What actually happened was not merely "horse-trading." The Chair of the House Foreign Affairs Committee (HFAC) wanted to do something –– anything –– to dramatically alter the agency. I'll get to the 2014 attempt the authors also sanitize in a moment. The Chair of the House Armed Services Committee (HASC) had an amendment to provide legislative authority for the Global Engagement Center, which then existed by Executive Order. (There were some that were concerned a possible Trump administration would abolish GEC and besides the statutory authority, GEC's stated mission was expanded to include Russia.) The horse-trade was Royce threatening to block Thornberry's GEC amendment as not germane (i.e., HASC putting forth a State Department-related bill when that's the domain of HFAC) if Thornberry, the Chair of HASC, didn't allow the BBG amendment. Thornberry acquiesced sicne he (reasonably) expected the BBG amendment would be stripped out by the Senate.
The BBG amendment to abolish the board and invest all of the board's authority into political CEO appointed by the President and confirmed by the Senate was kept by the Senate through lies. This amounted to a coup. The CEO at the time, short-sighted as he was, intended to remove oversight and accountability. Presumably because he felt he could do a better job without the meddling.

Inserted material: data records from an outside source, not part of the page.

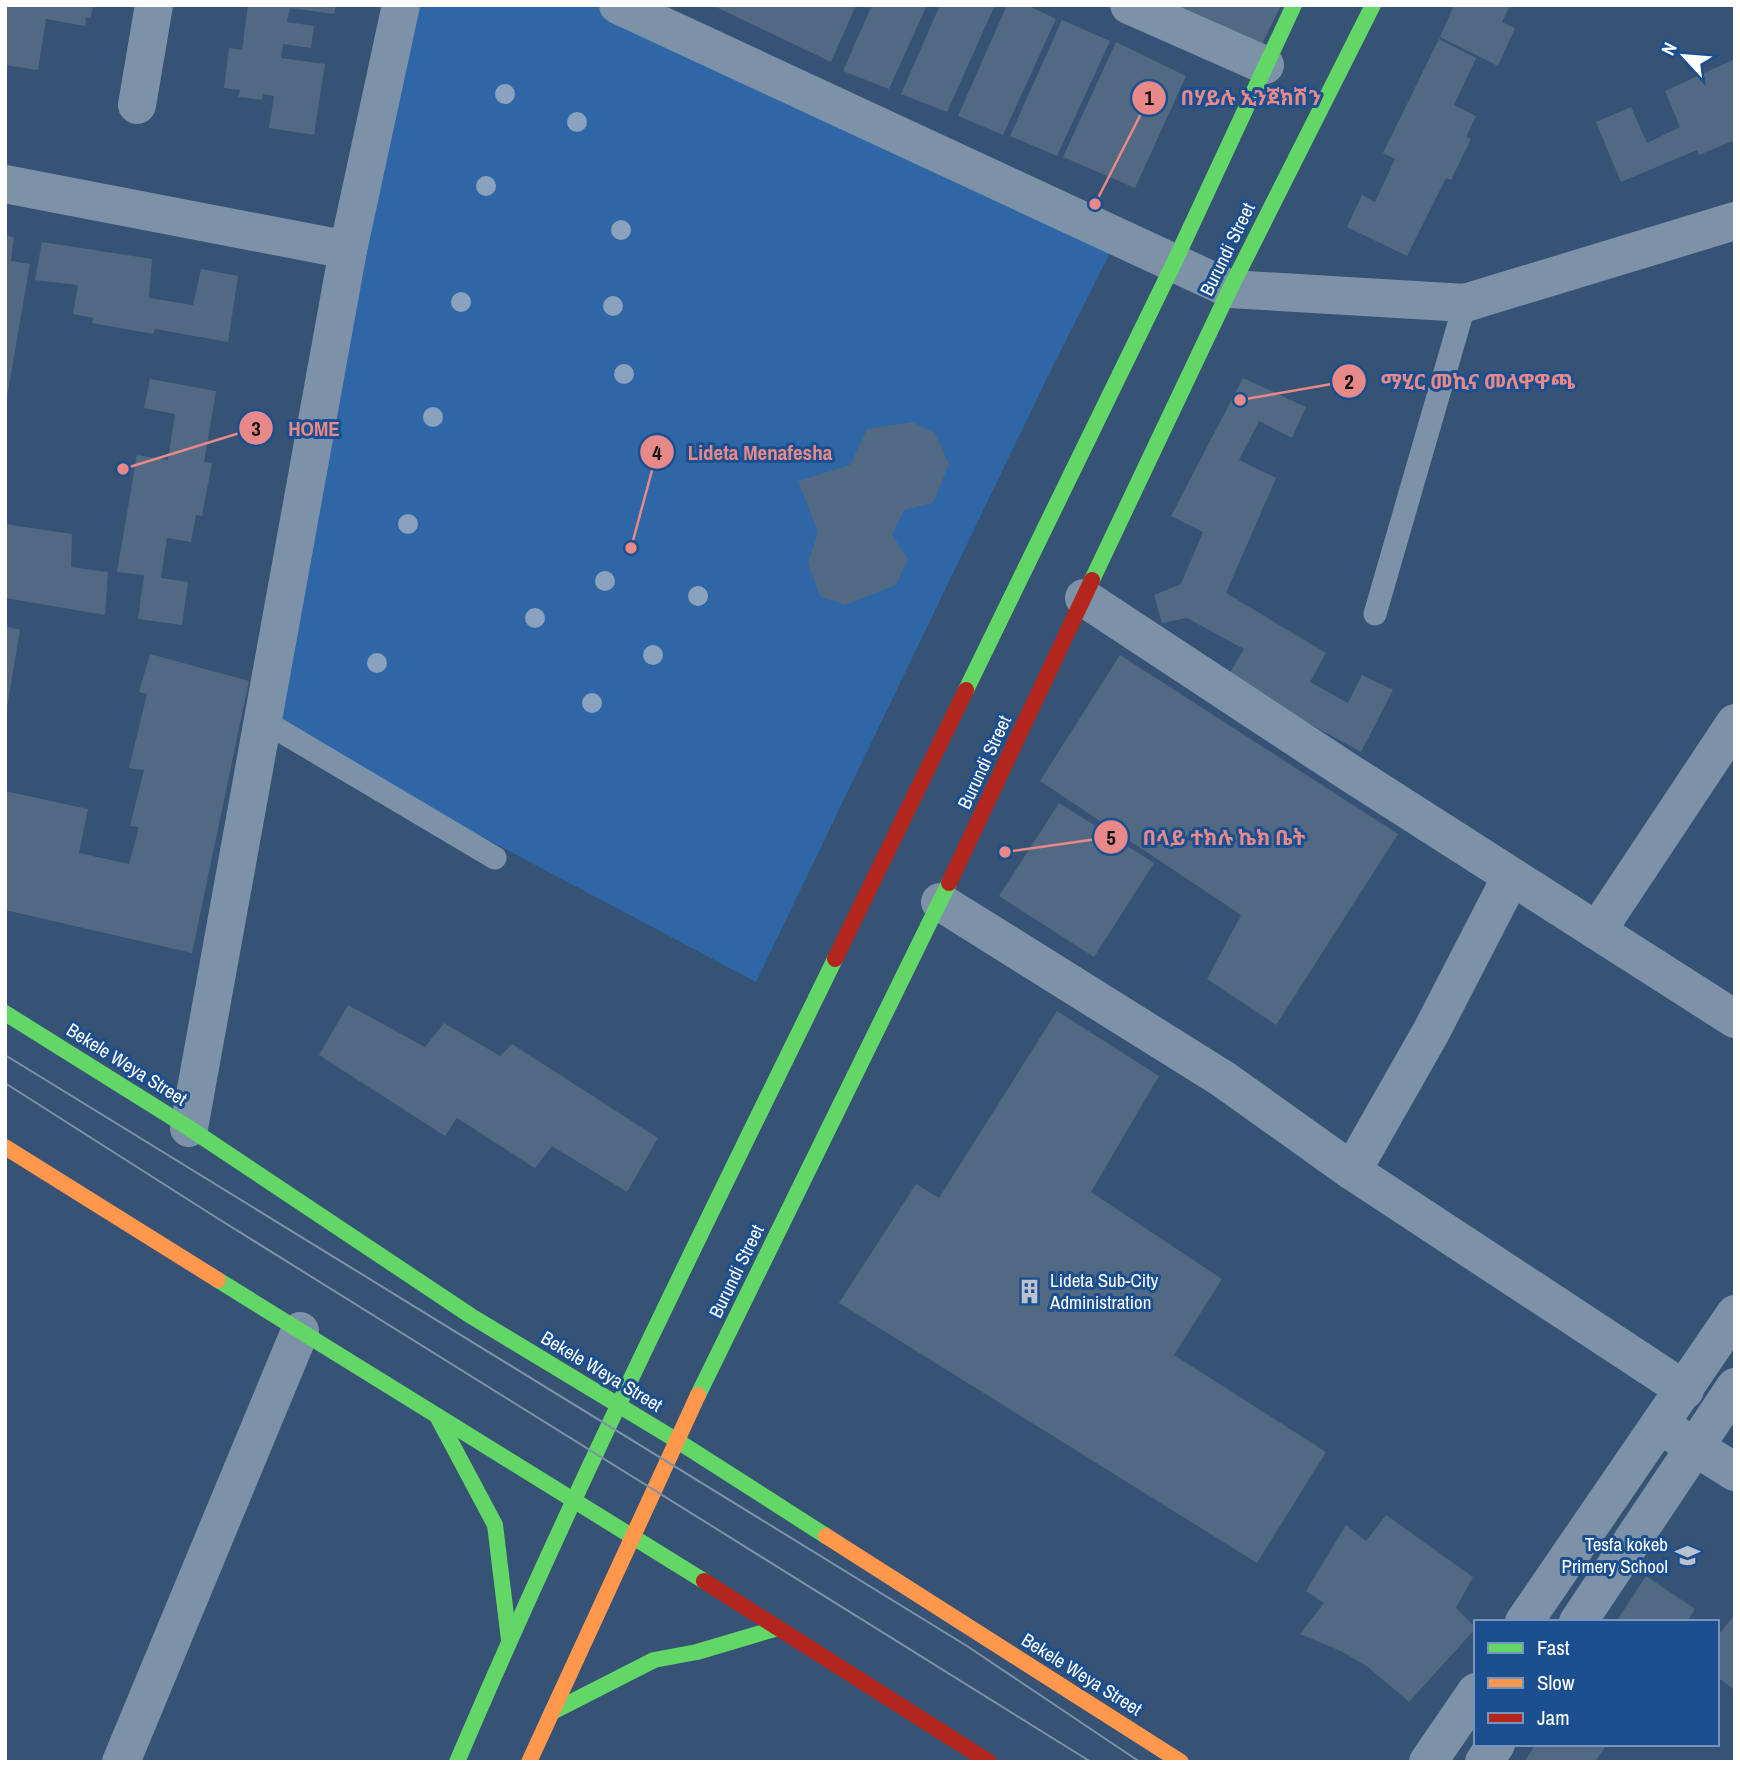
<svg xmlns="http://www.w3.org/2000/svg" width="1740" height="1767" font-family="'Archivo Narrow','Noto Sans Ethiopic',sans-serif">
  <rect width="100%" height="100%" fill="#365274"/>
  <path fill="#2f66a5" d="M402,5H618L1118,237L1048,376L756,982L262,720Z"/>
  <g fill="#526984">
    <path d="M5,5H93L91,18L86,17L85,26L46,19L38,70L5,65Z"/>
    <path d="M248,5H336L334,14L290,8L287,22L314,26L311,48L283,44L281,58L325,64L314,135L269,128L274,96L263,94L262,100L238,97L240,90L224,88L229,48L242,50Z"/>
    <path d="M712,5H856L831,62Z"/>
    <path d="M872,5H927L889,89L843,71Z"/>
    <path d="M940,5H995L947,112L901,94Z"/>
    <path d="M1007,5H1027L1056,19L1003,135L958,116Z"/>
    <path d="M1157,5H1281L1259,50Z"/>
    <path d="M1454,5H1510L1502,22L1515,28L1498,66L1440,37Z"/>
    <path d="M1062,20L1110,41L1057,156L1010,136Z"/>
    <path d="M1439,39L1476,58L1454,105L1476,116L1466,137L1471,139L1451,180L1446,178L1407,256L1347,227L1362,195L1375,202L1395,159L1383,153Z"/>
    <path d="M1116,42L1186,76L1135,188L1063,157Z"/>
    <path d="M1735,59V140L1699,155L1697,150L1621,182L1596,122L1631,107L1647,143L1680,127L1665,91Z"/>
    <path d="M5,235L14,237L11,261L30,264L7,397Z"/>
    <path d="M42,242L152,259L149,298L193,305L201,269L238,276L228,342L155,329L153,334L92,323L93,318L73,314L78,285L35,280Z"/>
    <path d="M1243,378L1306,407L1292,438L1259,421L1239,460L1276,478L1226,593L1326,653L1310,682L1348,703L1362,675L1393,690L1361,752L1227,678L1244,649L1187,618L1162,623L1154,595L1181,584L1203,532L1171,516Z"/>
    <path d="M150,379L216,391L204,462L212,463L202,516L196,515L191,542L167,538L161,578L188,582L182,625L138,619L144,575L117,572L137,455L168,460L175,414L144,408Z"/>
    <path d="M912,422L935,433L949,464L933,503L904,510L892,535L908,559L896,585L845,605L820,596L808,563L818,532L798,481L850,465L867,429Z"/>
    <path d="M5,524L72,534L71,567L108,572L105,615L5,598Z"/>
    <path d="M5,626L20,630L7,707H5Z"/>
    <path d="M150,654L249,681L192,953L5,910V791L88,809L79,853L129,864L139,827L130,826L144,770L129,768L147,694L139,692Z"/>
    <path d="M1120,655L1398,834L1276,1025L1207,979L1241,915L1040,781Z"/>
    <path d="M1059,803L1154,863L1094,957L999,896Z"/>
    <path d="M348,1005L425,1047L444,1023L500,1056L512,1044L658,1138L627,1192L552,1146L535,1168L457,1118L445,1136L319,1055Z"/>
    <path d="M1057,1011L1159,1076L1091,1192L1222,1279L1174,1355L1326,1452L1257,1563L839,1303L916,1184L939,1198Z"/>
    <path d="M1386,1515L1473,1577L1456,1608L1476,1628L1409,1702L1368,1667L1341,1651L1300,1634L1324,1603L1306,1591L1346,1525L1366,1541Z"/>
    <path d="M1646,1576L1695,1609L1687,1622H1616Z"/>
    <path d="M1735,1614V1690L1717,1677V1637Z"/>
    <path d="M1536,1744H1607L1595,1762H1524Z"/>
  </g>
  <g fill="none" stroke-linecap="round" stroke-linejoin="round">
    <g stroke="#7d92a8" stroke-width="23">
      <path d="M1375,614L1465,303"/>
      <path d="M262,720L495,858"/>
    </g>
    <g stroke="#7d92a8" stroke-width="38">
      <path d="M618,5L1230,289L1465,303L1735,221"/>
      <path d="M1129,5L1265,65"/>
      <path d="M137,105L154,5"/>
      <path d="M5,184L348,250"/>
      <path d="M1084,598L1350,773L1735,1019"/>
      <path d="M940,902L1223,1079L1352,1171L1685,1390"/>
      <path d="M1597,931L1735,723"/>
      <path d="M189,1128L348,250L401,5"/>
      <path d="M1352,1171L1431,1032L1511,877"/>
      <path d="M1674,1434L1735,1472"/>
      <path d="M1524,1622L1735,1314"/>
      <path d="M1578,1622L1735,1387"/>
      <path d="M121,1762L300,1331"/>
      <path d="M1428,1762L1476,1692"/>
      <path d="M1484,1762L1496,1744"/>
    </g>
    <g stroke="#63d668" stroke-width="16">
      <path d="M1092,580L1230,289L1373,5"/>
      <path d="M966,690L1174,263L1294,5"/>
      <path d="M5,1013L189,1128L471,1316L676,1440L826,1536"/>
      <path d="M218,1280L704,1581"/>
      <path d="M698,1395L949,883"/>
      <path d="M437,1416L495,1525L509,1640"/>
      <path d="M552,1712L654,1660L697,1652L778,1628"/>
      <path d="M457,1762C573,1490 705,1225 835,959"/>
    </g>
    <g stroke="#ff974d" stroke-width="16">
      <path d="M5,1147L218,1280"/>
      <path d="M826,1536L1181,1762"/>
      <path d="M529,1762L698,1395"/>
    </g>
    <g stroke="#b3261e" stroke-width="16">
      <path d="M949,883L1092,580"/>
      <path d="M835,959L966,690"/>
      <path d="M704,1581L989,1762"/>
    </g>
    <g stroke="#7e92a7" stroke-width="2">
      <path d="M5,1055L967,1646L1140,1762"/>
      <path d="M5,1083L217,1218L1091,1762"/>
    </g>
  </g>
  <g fill="#8aa2be">
    <circle cx="505" cy="94" r="10"/>
    <circle cx="577" cy="122" r="10"/>
    <circle cx="486" cy="186" r="10"/>
    <circle cx="621" cy="230" r="10"/>
    <circle cx="461" cy="302" r="10"/>
    <circle cx="613" cy="306" r="10"/>
    <circle cx="624" cy="374" r="10"/>
    <circle cx="433" cy="417" r="10"/>
    <circle cx="408" cy="524" r="10"/>
    <circle cx="605" cy="581" r="10"/>
    <circle cx="698" cy="596" r="10"/>
    <circle cx="535" cy="618" r="10"/>
    <circle cx="653" cy="655" r="10"/>
    <circle cx="377" cy="663" r="10"/>
    <circle cx="592" cy="703" r="10"/>
  </g>
  <defs>
    <symbol id="building-bare" viewBox="-9 -9 18 18"><path d="M-4-6H4V6H1V3H-1V6H-4ZM-2.5-4.3h1.7v1.8h-1.7ZM.8-4.3h1.7v1.8H.8ZM-2.5-1h1.7V.8h-1.7ZM.8-1h1.7V.8H.8Z" fill="#b9c2ce" stroke="#1b4f8f" stroke-width="2.5" paint-order="stroke"/></symbol>
    <symbol id="school-bare" viewBox="-9 -9 18 18"><path d="M0-5L7-2L0 1L-7-2ZM-4 1L0 2.5L4 1V4Q0 6-4 4Z" fill="#b9c2ce" stroke="#1b4f8f" stroke-width="2.5" paint-order="stroke"/></symbol>
  </defs>
  <g fill-rule="evenodd">
    <use href="#building-bare" x="1012" y="1274" width="35" height="35"/>
    <use href="#school-bare" x="1670" y="1538" width="35" height="35"/>
  </g>
  <g text-anchor="middle" stroke-width="6" stroke-linejoin="round" paint-order="stroke">
    <g font-size="19" fill="#fff" stroke="#1b4f8f">
      <text transform="translate(1227 249) rotate(-64)" y="7">Burundi Street</text>
      <text transform="translate(984 762) rotate(-65)" y="7">Burundi Street</text>
      <text transform="translate(127 1064) rotate(32)" y="7">Bekele Weya Street</text>
      <text transform="translate(736 1271) rotate(-64)" y="7">Burundi Street</text>
      <text transform="translate(602 1371) rotate(31)" y="7">Bekele Weya Street</text>
      <text transform="translate(1082 1674) rotate(32)" y="7">Bekele Weya Street</text>
    </g>
    <g font-size="19" fill="#fff" stroke="#1b4f8f" text-anchor="start">
      <text x="1050" y="1287">Lideta Sub-City<tspan x="1050" dy="22">Administration</tspan></text>
      <text x="1668" y="1551" text-anchor="end">Tesfa kokeb<tspan x="1668" dy="22">Primery School</tspan></text>
    </g>
  </g>
  <path fill="none" stroke="#e88989" stroke-width="2.5" d="M1095 204L1149 98M1240 400L1349 381M123 469L256 428M631 548L657 452M1005 852L1111 837"/>
  <g fill="#e88989" stroke="#1b4f8f" stroke-width="2.5">
    <circle cx="1095" cy="204" r="7"/>
    <circle cx="1240" cy="400" r="7"/>
    <circle cx="123" cy="469" r="7"/>
    <circle cx="631" cy="548" r="7"/>
    <circle cx="1005" cy="852" r="7"/>
    <circle cx="1149" cy="98" r="18"/>
    <circle cx="1349" cy="381" r="18"/>
    <circle cx="256" cy="428" r="18"/>
    <circle cx="657" cy="452" r="18"/>
    <circle cx="1111" cy="837" r="18"/>
  </g>
  <g font-size="21" text-anchor="middle" font-weight="bold" fill="#111">
    <text x="1149" y="105">1</text>
    <text x="1349" y="389">2</text>
    <text x="256" y="436">3</text>
    <text x="657" y="460">4</text>
    <text x="1111" y="845">5</text>
  </g>
  <g font-size="21" text-anchor="middle" font-weight="bold" fill="#e88989" stroke="#1b4f8f" stroke-width="6" stroke-linejoin="round" paint-order="stroke">
    <text x="1251" y="105">በሃይሉ ኢንጀክሽን</text>
    <text x="1478" y="389">ማሂር መኪና መለዋዋጫ</text>
    <text x="314" y="436">HOME</text>
    <text x="760" y="460">Lideta Menafesha</text>
    <text x="1224" y="845">በላይ ተክሉ ኬክ ቤት</text>
  </g>
  <rect width="1740" height="1767" fill="none" stroke="#ffffff" stroke-width="14"/>
  <rect x="1474" y="1620" width="245" height="126" fill="#1b4f8f" stroke="#7695bc" stroke-width="2"/>
  <rect x="1488" y="1643" width="35" height="10" fill="#63d668" stroke="#7695bc" stroke-width="2"/>
  <text x="1537" y="1655" font-size="21" fill="#ffffff">Fast</text>
  <rect x="1488" y="1678" width="35" height="10" fill="#ff974d" stroke="#7695bc" stroke-width="2"/>
  <text x="1537" y="1690" font-size="21" fill="#ffffff">Slow</text>
  <rect x="1488" y="1713" width="35" height="10" fill="#b3261e" stroke="#7695bc" stroke-width="2"/>
  <text x="1537" y="1725" font-size="21" fill="#ffffff">Jam</text>
  <g transform="translate(1684 56) rotate(296)" stroke="#1b4f8f" stroke-width="5" paint-order="stroke">
  <path d="M0-5L12 26L0 18L-12 26Z" fill="#ffffff"/>
  <text y="-10" font-size="19" font-weight="bold" text-anchor="middle" fill="#ffffff">N</text>
  </g>
</svg>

Royce's bill, at least the broad outlines, were well known before the summer break. It came together during the summer break and in the start of the autumn. Despite clear instructions from the Board that the CEO and his staff were to oppose the bill, the CEO and his staff told the Senate the opposite. State's representative on the board also told State the board supported the Royce bill. The result was the amendment was not stripped out by the Senate and thus was in both versions when the NDAA went to conference.
The board was notified, to stretch the word, after the last minute. In materials the CEO and his staff provided to the board the morning of what would be our last meeting, there was a buried statement: "we have the latest on the proposed BBG amendment" (or words to that effect, I'd have to look it up). The text of the amendment was buried in an attachment. In hindsight, Royce's bill reflected what he could achieve with inside help of the CEO and a board member I haven't mentioned and the State Dept rep, who likely came helped because of the board member, who also wanted a "legacy."
I could go on, but that's a long enough comment. The reality was much worse than the book indicates. Too often, unfortunately, the book repeats statements without challenge or context. Statements on "propaganda" are some. (Sager's work, specifically his paper "Apple Pie Propaganda," is deplorable, which I've written about elsewhere.) For another example, they wrote "Pack has claimed that this delay was an attempt to 'block Trump from assuming authority of the agency.'" (p55) That's some revisionism. The incompetent Trump White House didn't push his packet to the Senate, not to mention Pack's own delay because of another project he wanted to complete during the delay.